As a nursing home consultant and her company’s top mentor for clients that have fallen afoul of their states’ regulatory commissions, my wife travels nearly every week of the year. As a result, I have a ton of second-hand experience with airline delays and passengers being stuck in an airport far from home…especially when she flies one particular airline, which shall remain anonymous (but which rhymes with “You Guess Stair Ways”).
So when Susan Carey at The Wall Street Journal reported last week on the recent spate of computer systems outages among U.S. air carriers, my initial reaction was, “so what else is new?"
But as I read more about these issues, I began to notice that they seem to bear a significant resemblance to the financial systems outages that occurred back in February and March. This resemblance became even more pronounced when Carey pointed to a major culprit behind the outages, noting:
The problems, often arcane, can be caused by bad hardware, corrupted software, the failure of backup systems to kick in or human error. Electric power supplies can go on the fritz, and so can telecom networks connecting internal airline operations with airports and data centers.
Experts say the disruptions often occur when an airline or technology vendor is performing maintenance, installing an upgrade or making a major technology transfer.
Haven’t we been here before?
The June computer outages about which Carey wrote resulted in hundreds of flights being cancelled, twice or more that number being delayed and tens of thousands of passengers – my wife included – stuck in some airport feeling very inconvenienced. And while some airlines, like Alaska Airlines, move quickly to compensate passengers for their inconvenience, one has to wonder how these already put-off customers would feel if they knew their hassle had been brought on by a potentially avoidable problem.

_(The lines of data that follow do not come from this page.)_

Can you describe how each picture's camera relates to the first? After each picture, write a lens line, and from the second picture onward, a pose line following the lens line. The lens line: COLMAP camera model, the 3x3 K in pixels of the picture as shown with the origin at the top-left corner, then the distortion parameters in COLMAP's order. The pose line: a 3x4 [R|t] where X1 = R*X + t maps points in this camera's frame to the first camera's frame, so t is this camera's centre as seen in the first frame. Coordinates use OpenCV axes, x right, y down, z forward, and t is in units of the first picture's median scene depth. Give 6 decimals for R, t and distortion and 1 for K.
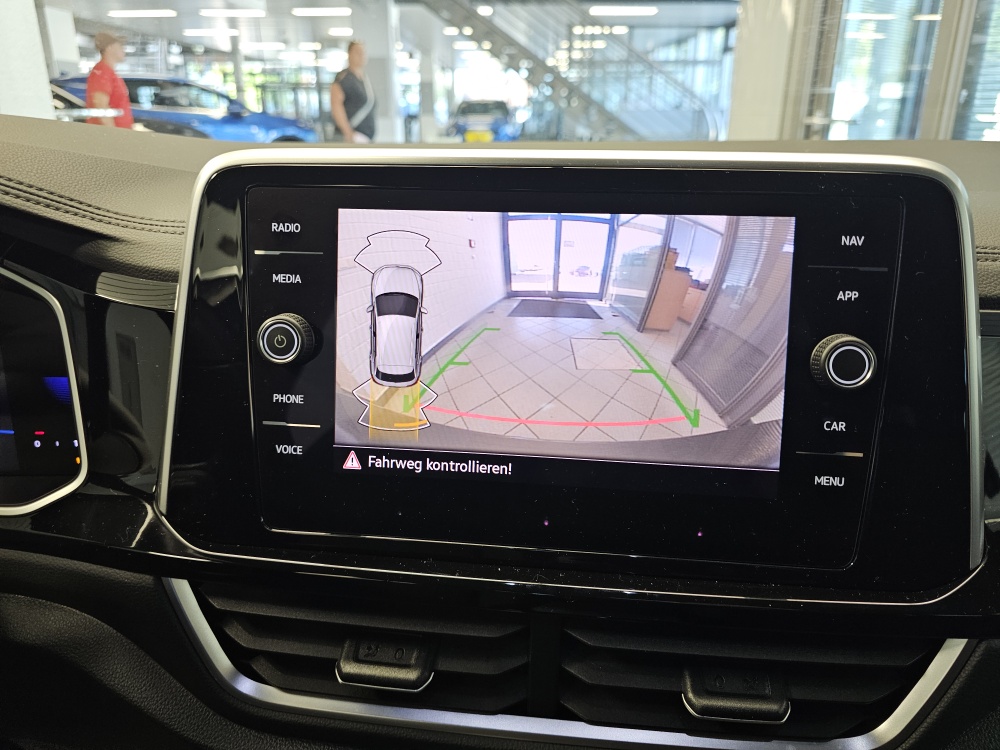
lens RADIAL K [[682.1, 0, 503.5], [0, 682.1, 356.2], [0, 0, 1]] dist [0.014232, -0.032663]
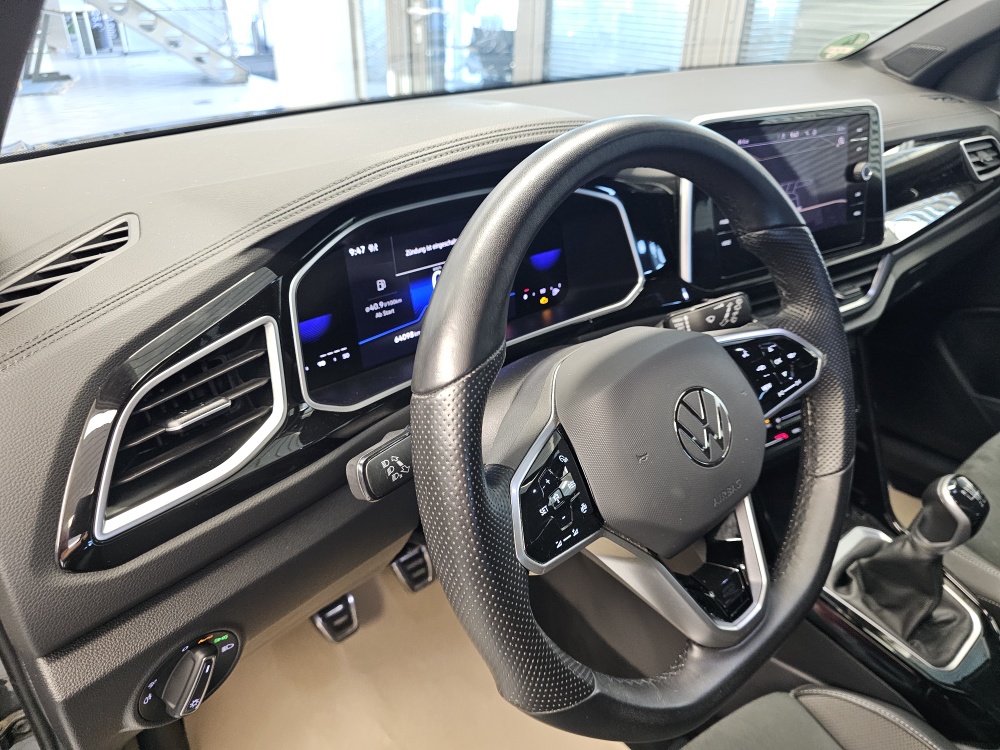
lens RADIAL K [[680.3, 0, 495.7], [0, 680.3, 378.3], [0, 0, 1]] dist [0.029678, -0.038780]
pose [[0.791227, -0.298282, 0.533842, -2.360447], [0.189873, 0.949657, 0.249199, -0.168740], [-0.581298, -0.095811, 0.808030, -0.533282]]
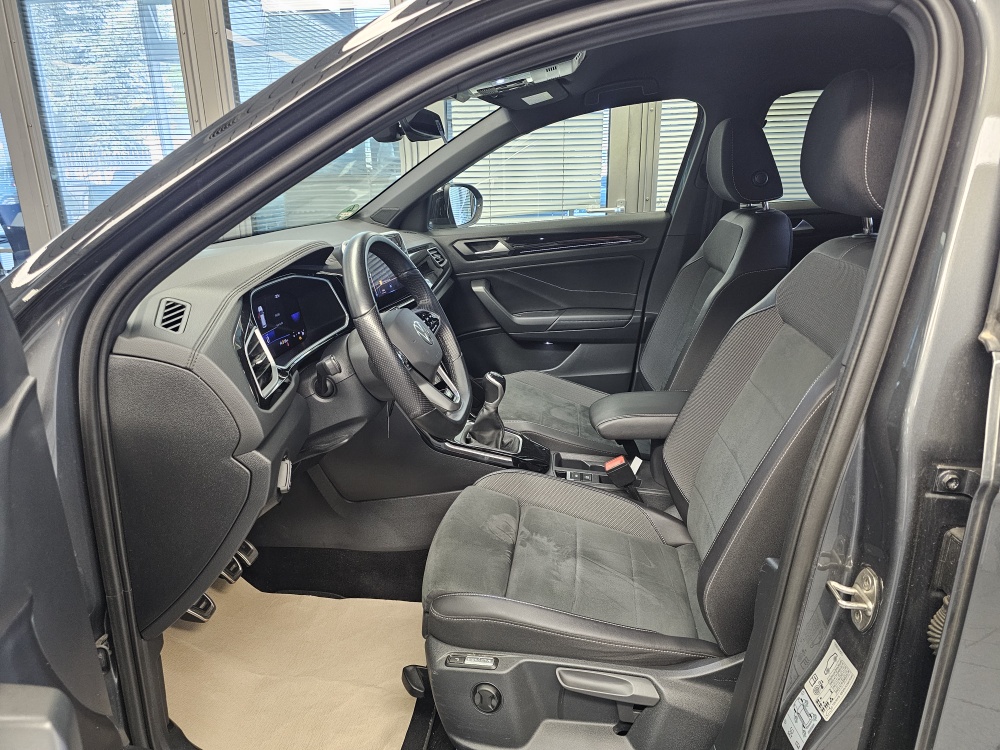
lens RADIAL K [[667.4, 0, 494.5], [0, 667.4, 370.0], [0, 0, 1]] dist [-0.000421, -0.001566]
pose [[0.146079, -0.286681, 0.946823, -5.037676], [0.339220, 0.913580, 0.224280, -0.167135], [-0.929296, 0.288419, 0.230703, -0.866242]]
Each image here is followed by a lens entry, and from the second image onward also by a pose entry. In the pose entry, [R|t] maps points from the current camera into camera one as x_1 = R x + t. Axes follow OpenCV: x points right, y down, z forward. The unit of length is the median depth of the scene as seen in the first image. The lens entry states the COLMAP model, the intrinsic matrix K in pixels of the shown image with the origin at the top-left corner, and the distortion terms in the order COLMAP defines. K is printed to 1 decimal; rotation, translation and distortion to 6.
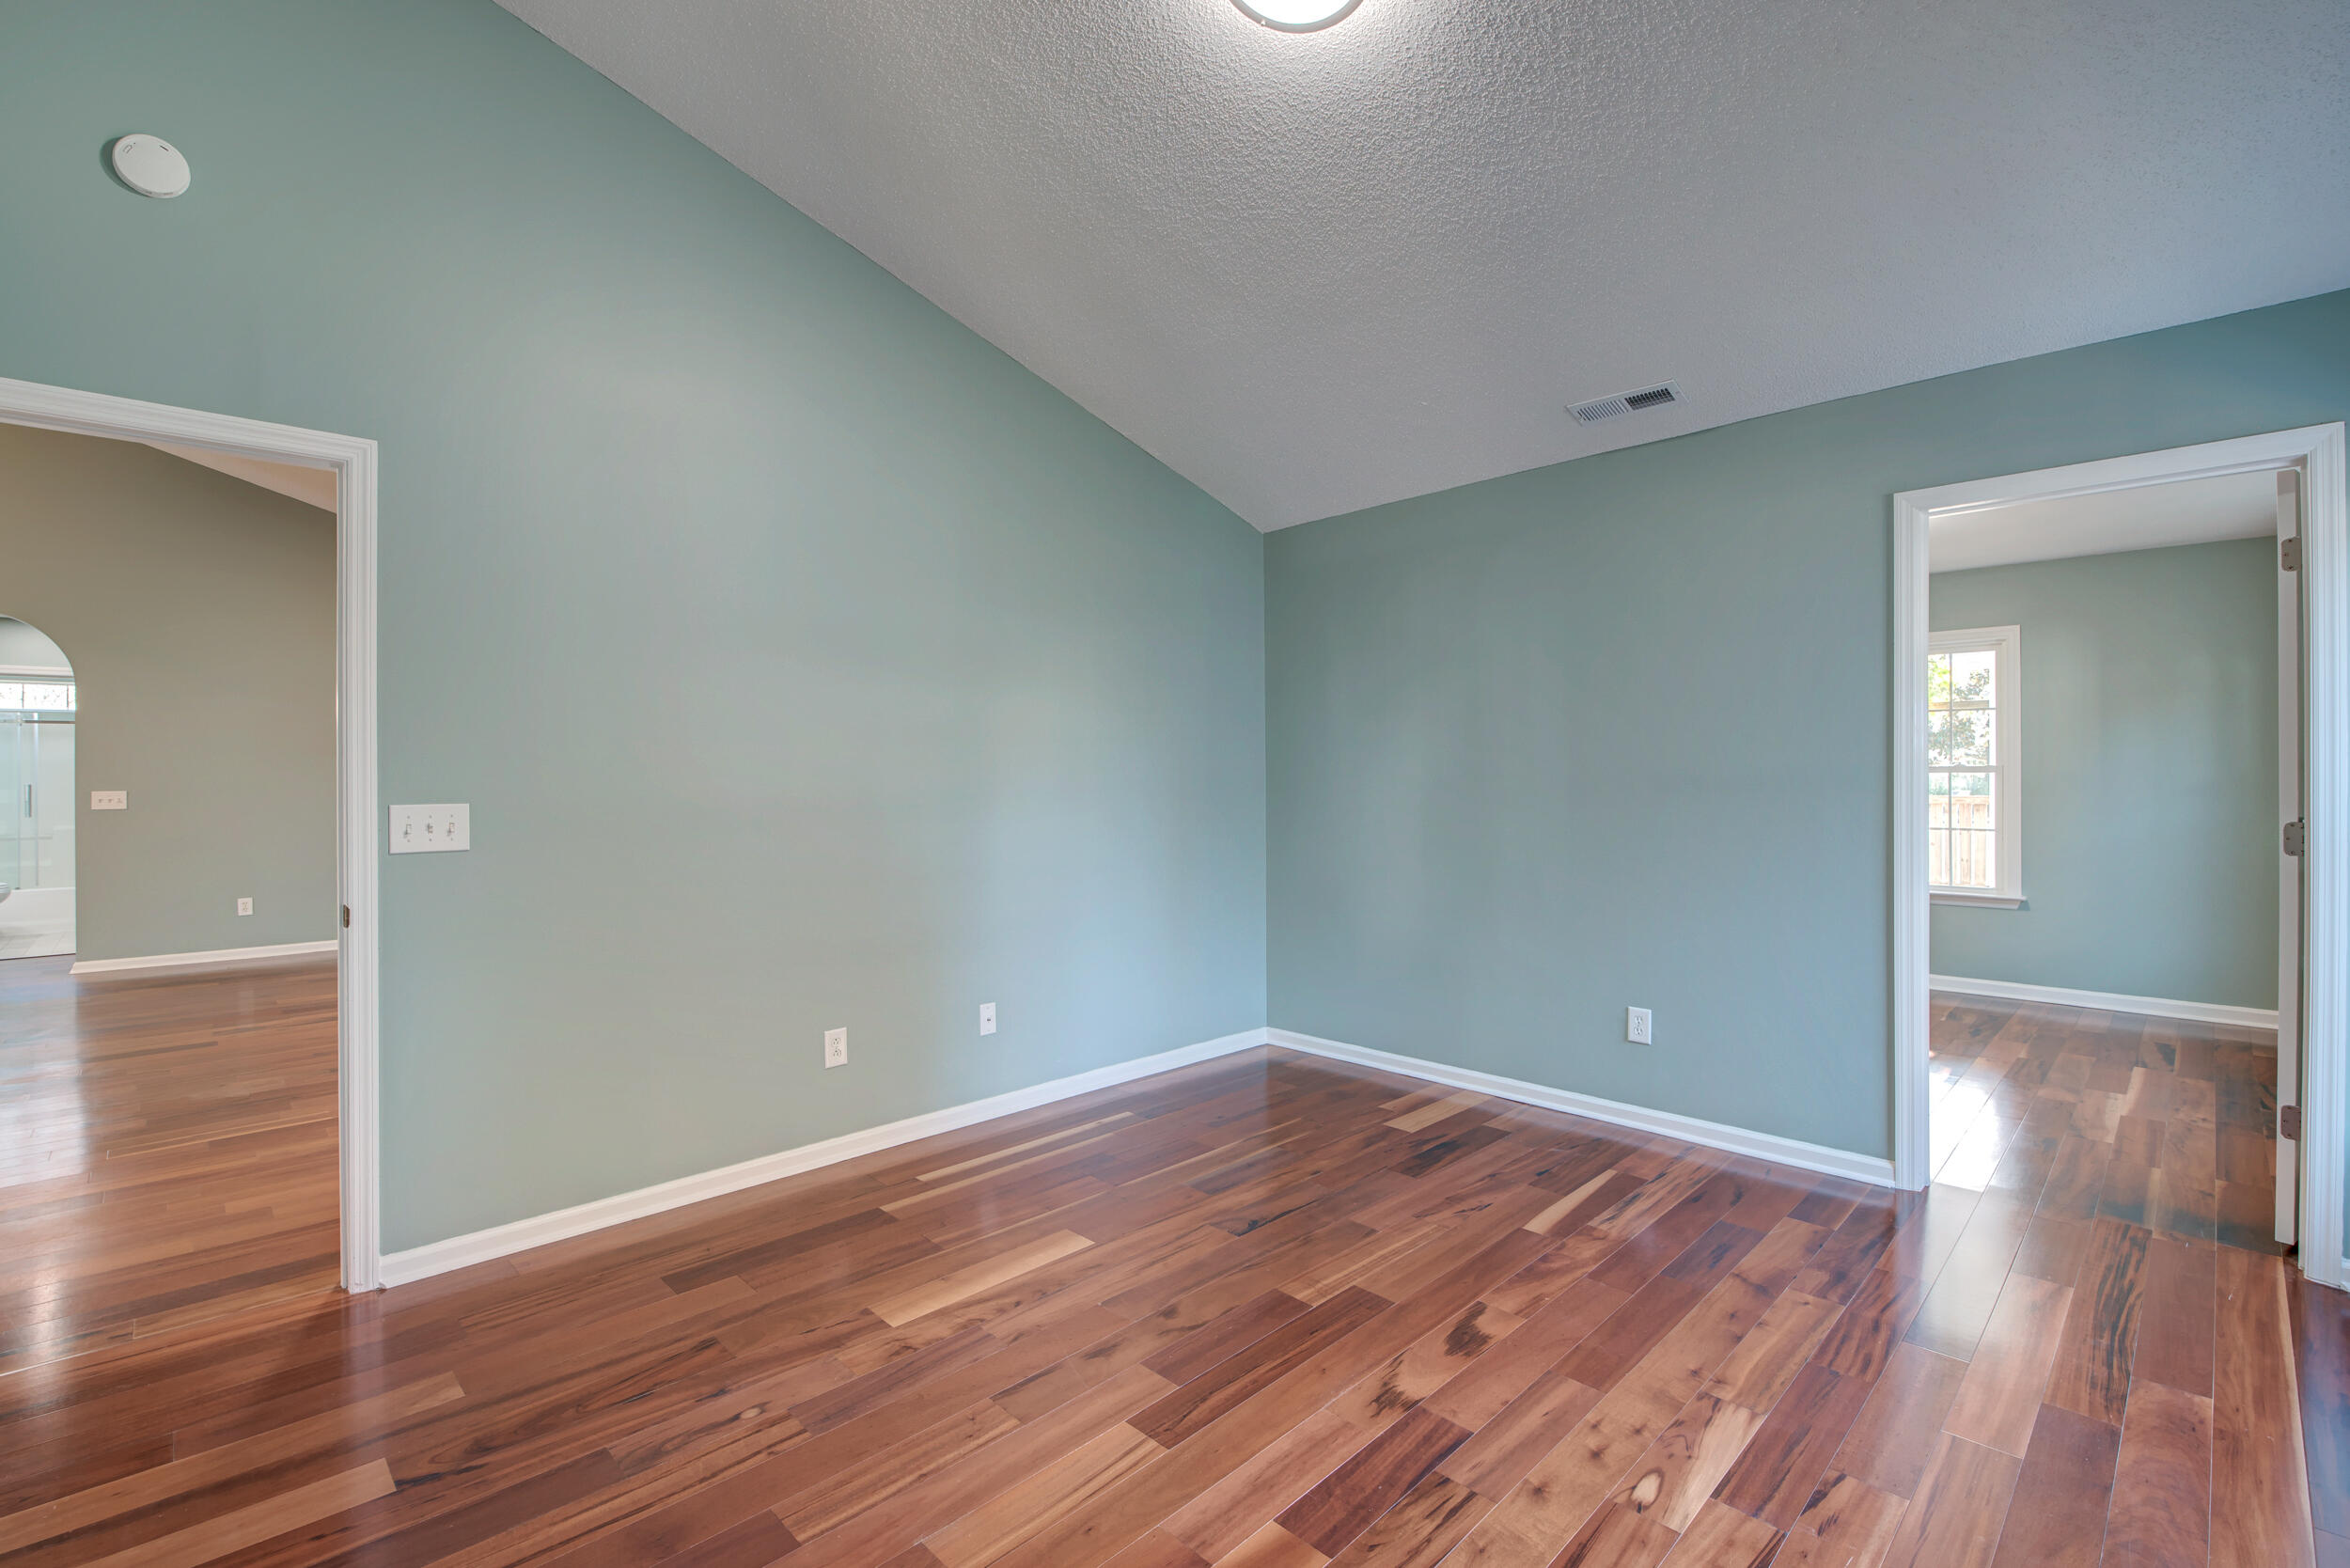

As Carey noted, many of the problems stem from existing software that has either been upgraded, customized or had new versions built on top of it. Power supply issues notwithstanding, the vulnerabilities and stability of old software should not be the reason that tens of thousands of people across the country should be stuck eating airport food or sleeping overnight on benches.
Up, Up and Away!
Truth is, software failures like the ones experienced by the airlines have become all too commonplace in all industries. We treat news of software failures as though they were inevitable and almost expected and, particularly with an industry like the airlines, we accept the apologies that are granted because we have no other alternative than to do so.
But why? When exactly did we decide that software failure was an unavoidable part of business and an acceptable excuse to leave us stranded hundreds or even thousands of miles from home?
Like we’ve said in this space in the past about other industries, the airlines need to do a better job of assessing the structural quality of software before it is deployed rather than waiting for it to fail and then fixing the problem and apologizing for it. It’s not like they don’t know what causes poor software quality:
- Business Blindspot: Regardless of the industry, most developers are not experts in their particular domain when they begin working for a company. It takes time to learn about the business, but most of the learning, unfortunately, comes only by correcting mistakes after the software has malfunctioned.
- Inexperience with Technology: Mission-critical business applications are a complex array of multiple computer languages and software platforms. Rather than being built on a single platform or in a single language, they tend to be mash-ups of platforms, interfaces, business logic and data management that interact through middleware with enterprise resource systems and legacy applications. Additionally, in the case of some long-standing systems, developers often find themselves programming on top of archaic languages. It is rare to find a developer who knows “everything” when it comes to programming languages and those who don’t may make assumptions that result in software errors -- eventually leading to system outages, data corruption and security breaches.
- Speed Kills: The pace of business over the past decade has increased exponentially. Things move so fast that software is practically obsolete by the time it’s installed. The break-neck speeds at which developers are asked to ply their craft often means software quality becomes a sacrificial lamb.
- Old Code Complexities: A significant majority of software development builds upon existing code. Studies show that developers spend half their time or more trying to figure out what the “old code” did and how it can be modified for use in the current project. The more complex the code, the more time spent trying to unravel it…or not. In the interest of time (see “Speed Kills” above) complexity can also lead to “work arounds” leaving a high potential for mistakes.
- Buyer Beware: Mergers and acquisitions are a fact of life in today’s business climate and most large applications from large “acquirers” are built using code from acquired companies. Unfortunately, the acquiring organization can’t control the quality of the software they are receiving and poor structural quality is not immediately visible to them.
A quick application of automated analysis and measurement to diagnose the structural quality and health issues within the application software of the airlines’ systems would go much further toward making the skies a friendlier place to fly…and get my wife home faster, too!